"To stop the enterprises towards the west of this nation, everlastingly warlike, and covetous of the good things belonging to other people, only recently formed and pushed on to conquest by force regardless of all rights and by ways the most contrary to all law, seeking always the mastery of the world, Nature has only made one barrier—the Rhine. This barrier must be forced on Germany. Henceforward the Rhine will be the western frontier of the Germanic peoples...."

He repeated this demand in a subsequent memorandum. Many of us recall his dramatic irruption into the placid arena of the Peace conference in May, 1919, still brandishing the same theme.

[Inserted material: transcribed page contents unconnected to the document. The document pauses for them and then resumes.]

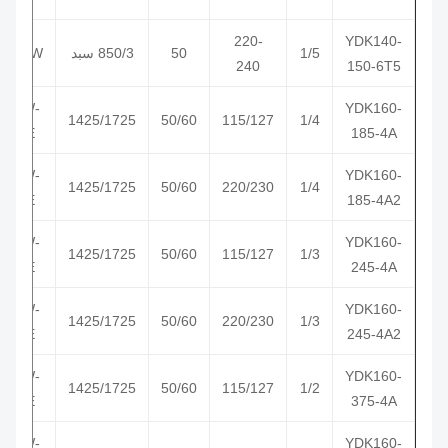
220-
YDK140-
1/5
50
850/3 سبد
CCW
ب
240
150-6T5
CW-
YDK160-
1/4
115/127
50/60
1425/1725
ب
SE
185-4A
CW-
YDK160-
1/4
220/230
50/60
1425/1725
ب
SE
185-4A2
CW-
YDK160-
1/3
115/127
50/60
1425/1725
ب
SE
245-4A
CW-
YDK160-
1/3
220/230
50/60
1425/1725
ب
SE
245-4A2
CW-
YDK160-
1/2
115/127
50/60
1425/1725
ب
SE
375-4A
CW-
YDK160-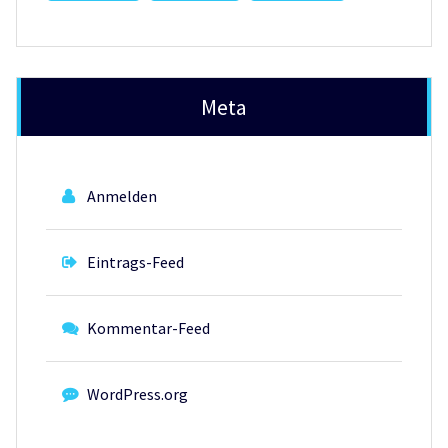
Meta
Anmelden
Eintrags-Feed
Kommentar-Feed
WordPress.org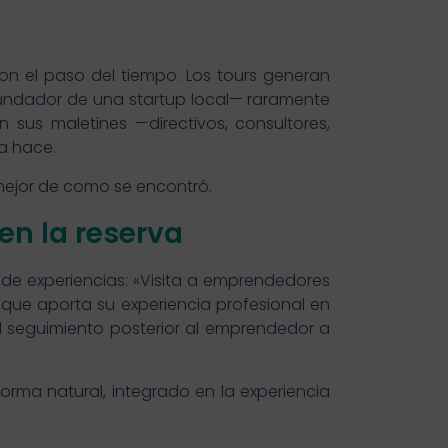
on el paso del tiempo. Los tours generan
fundador de una startup local— raramente
 sus maletines —directivos, consultores,
a hace.
o mejor de como se encontró.
en la reserva
 de experiencias: «Visita a emprendedores
o que aporta su experiencia profesional en
l seguimiento posterior al emprendedor a
orma natural, integrado en la experiencia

It may be said that Marshal Foch is not and does not pretend to be a statesman. He is only a great soldier. Nevertheless, his political influence was so great that even in 1920 he overthrew the most powerful statesman in France within a month of his triumphant return at the polls with a huge supporting majority in the French Parliament. It was Marshal Foch who, by his antagonism, was responsible for M. Clemenceau's defeat at the presidential election of 1920. But for Marshal Foch's intervention M. Clemenceau would have been to-day president of the French republic.

Why was he beaten, at the height of his fame, by a candidate of infinitely less prestige and power? The wrath of Marshal Foch and his formidable following was excited against M. Clemenceau because the latter had, under pressure from the Allies, gone back on the agreed French policy about the Rhine. M. Tardieu, as is well known, was one of the two most prominent ministers in M. Clemenceau's administration, and closely associated with his chief in the framing of the Peace treaty. He has written a book, and in that book he gives at length a document which he handed to the Allies on March 12th, 1919, containing the following proposal:—

"In the general interest of peace and to assure the effective working of the constituent clause of the League of Nations, the western frontier of Germany is fixed at the Rhine. Consequently Germany renounces all sovereignty over, as well as any customs union with, the territories of the former German empire on the left bank of the Rhine."

There is a sardonic humour about the words "in the general interest of peace and to assure the effective working of the constituent clause of the League of Nations."

But it demonstrates that at that date M. Clemenceau and his minister had become converts to the doctrine of the Rhine as the natural boundary of Germany. American and British pressure subsequently induced him to abandon this position and, as I said in a previous chapter, the pact was part of the argument addressed to him. But the party of the Rhine never forgave. Hence his failure to reach the presidential chair. It was an honourable failure and will ever do him credit.

The reasons assigned for that defeat by the Annual Register, 1919-20—certainly not a partisan authority—prove that even an unexcitable chronicler laboured then under the delusion—if it be a delusion—which possessed me when I wrote the offending article. Explaining the remarkable defeat the Annual Register says:—

" ... Clemenceau's supporters contended that the terms of the Treaty of Versailles were satisfactory from the French point of view; his opponents declared that he had given way too much to the American and British standpoints and that the peace was unsatisfactory, particularly in respect of the guarantees for the reparations due to France and in the matter of the French eastern frontier. It will be remembered that a large body of French opinion had desired that France should secure the line of the Rhine as her eastern frontier."